ASSIGNMENT –
Wherever an image appears in the records, exclude it, and reproduce everything else exactly.

SOURCE INFORMATION –
....

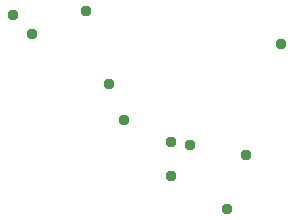
<source format=gbs>
G75*
%MOIN*%
%OFA0B0*%
%FSLAX25Y25*%
%IPPOS*%
%LPD*%
%AMOC8*
5,1,8,0,0,1.08239X$1,22.5*
%
%ADD10C,0.03778*%
D10*
X0061505Y0027303D03*
X0067835Y0037681D03*
X0061492Y0038914D03*
X0045813Y0046200D03*
X0040626Y0058085D03*
X0014950Y0074675D03*
X0008582Y0081081D03*
X0033190Y0082563D03*
X0098150Y0071539D03*
X0086339Y0034531D03*
X0080040Y0016421D03*
M02*

</source>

....

RESULT OF THE TASK –
<source format=gbs>
G75*
%MOIN*%
%OFA0B0*%
%FSLAX25Y25*%
%IPPOS*%
%LPD*%
%AMOC8*
5,1,8,0,0,1.08239X$1,22.5*
%
%ADD10C,0.03778*%
D10*
X0061505Y0027303D03*
X0067835Y0037681D03*
X0061492Y0038914D03*
X0045813Y0046200D03*
X0040626Y0058085D03*
X0014950Y0074675D03*
X0008582Y0081081D03*
X0033190Y0082563D03*
X0098150Y0071539D03*
X0086339Y0034531D03*
X0080040Y0016421D03*
M02*

</source>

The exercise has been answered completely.